McMillon v. Hunter

439 So. 2d 153 | Ala. | 1983

439 So. 2d 153 (1983)

Richard McMILLON
v.
Belinda Joyce HUNTER.

82-85.

Supreme Court of Alabama.

October 7, 1983.

Michael K. Beard and J. William Thomason of Rives & Peterson, Birmingham, for appellant.

Eugene D. Martenson and R. Steven Bullington of Huie, Fernambucq & Stewart, Birmingham, for appellee.

TORBERT, Chief Justice.

The issue presented in this case is whether a third-party complaint can be dismissed with prejudice on summary judgment because it was improperly filed. We reverse the trial court's grant of summary judgment.

*154 The relevant facts are as follows. Appellant was injured in an automobile accident involving appellee. Because of confusion and disagreement between appellant and Allstate Insurance Company, appellee's insurer, over responsibility for appellant's medical treatment, the medical provider's bills were not paid. The medical provider filed suit against appellant and Allstate for payment. Appellant filed a motion to join appellee as a defendant on the ground that she was a necessary party to the lawsuit. At the same time, appellant filed a third-party complaint[1] (labelled as a "cross-claim") against appellee. One month later, the court added the appellee as a party defendant. Appellee subsequently filed a motion to dismiss or, in the alternative, a motion for summary judgment, on the grounds that 1) appellant had improperly filed a "cross-claim" against a person who was not at the time a party to the action from which the cross-claim arose, or 2) appellant had improperly filed a third-party complaint because the claim did not arise out of the same occurrence that is the subject matter of the original complaint. The trial court granted summary judgment for appellee and appellant appealed.

Appellant does not contend that the third-party complaint was proper.
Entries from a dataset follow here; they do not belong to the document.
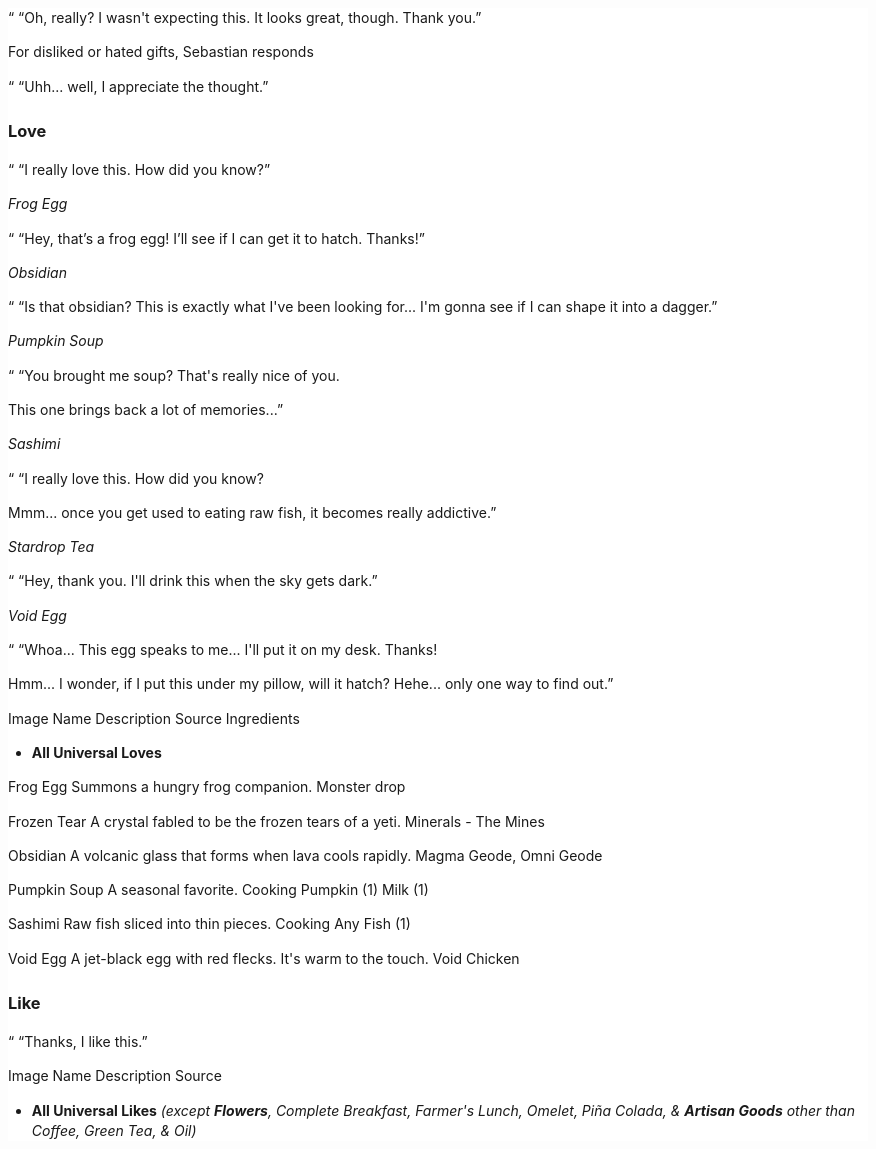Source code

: “ “Oh, really? I wasn't expecting this. It looks great, though. Thank you.”

For disliked or hated gifts, Sebastian responds

“ “Uhh... well, I appreciate the thought.”

### Love

“ “I really love this. How did you know?”

*Frog Egg*

“ “Hey, that’s a frog egg! I’ll see if I can get it to hatch. Thanks!”

*Obsidian*

“ “Is that obsidian? This is exactly what I've been looking for... I'm gonna see if I can shape it into a dagger.”

*Pumpkin Soup*

“ “You brought me soup? That's really nice of you.

This one brings back a lot of memories...”

*Sashimi*

“ “I really love this. How did you know?

Mmm... once you get used to eating raw fish, it becomes really addictive.”

*Stardrop Tea*

“ “Hey, thank you. I'll drink this when the sky gets dark.”

*Void Egg*

“ “Whoa... This egg speaks to me... I'll put it on my desk. Thanks!

Hmm... I wonder, if I put this under my pillow, will it hatch? Hehe... only one way to find out.”

Image Name Description Source Ingredients

- **All Universal Loves**

Frog Egg Summons a hungry frog companion. Monster drop

Frozen Tear A crystal fabled to be the frozen tears of a yeti. Minerals - The Mines

Obsidian A volcanic glass that forms when lava cools rapidly. Magma Geode, Omni Geode

Pumpkin Soup A seasonal favorite. Cooking Pumpkin (1) Milk (1)

Sashimi Raw fish sliced into thin pieces. Cooking Any Fish (1)

Void Egg A jet-black egg with red flecks. It's warm to the touch. Void Chicken

### Like

“ “Thanks, I like this.”

Image Name Description Source

- **All Universal Likes** *(except **Flowers**, Complete Breakfast, Farmer's Lunch, Omelet, Piña Colada, &amp; **Artisan Goods** other than Coffee, Green Tea, &amp; Oil)*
See A.R.Civ.P., Rules 13 and 14. Rather, appellant argues that failure to properly file, whether the claim be denominated a cross-claim or third-party complaint, is not a matter for dismissal with prejudice or summary judgment. The trial court's ruling did not adjudicate the merits. Failure to properly join a party before filing a cross-claim or to comply with the occurrence test for a third-party complaint is a defect in jurisdiction, and any judgment as a result abates, but does not bar, the action. Professor Moore explains:

"The tenor of Rule 56 indicates that the summary judgment procedure deals with merits; and that if granted in favor of a claimant it affirmatively adjudges the merits of the claim and if in favor of the defendant the judgment is in bar and not abatement.
"....
"Matter in abatement ... only results in a dismissal of the action without prejudice; or, if the action is not then dismissed, temporarily stays the prosecution thereof or results in a transfer to another forum. The following illustrate matter in abatement: lack of jurisdiction over the subject matter; lack of jurisdiction over the person; improper venue; insufficiency of process; insufficiency of service of process; failure to join an indispensable party; incapacity of a party to sue; prematurity in bringing an action. A dismissal on any one or more of these defenses does not bar a subsequent action in a court of competent jurisdiction."

6 J. Moore, W. Taggart and J. Wicker, Moore's Federal Practice ¶ 56.03 (2d ed. 1976). See also Heyward v. Public Hous. Admin., 238 F.2d 689, 694 (5th Cir.1956). Therefore, a dismissal for failure to join a party is a dismissal without prejudice. Nor does the label of the motion matter; the trial court must decide if the motion presents an opportunity to judge the merits. Only then can a dismissal with prejudice or summary judgment be properly issued. See also A.R.Civ.P., Rule 41(b).

We reverse the trial court's grant of summary judgment and remand this cause so that the trial court can dismiss the third-party complaint without prejudice.

REVERSED AND REMANDED.

MADDOX, FAULKNER, JONES, ALMON, SHORES, BEATTY and ADAMS, JJ., concur.

EMBRY, J., not sitting.

NOTES

[1] The original third-party complaint was based on appellee's alleged wantonness. After appellee had been joined as a party, appellant amended his third-party complaint by adding a negligence count.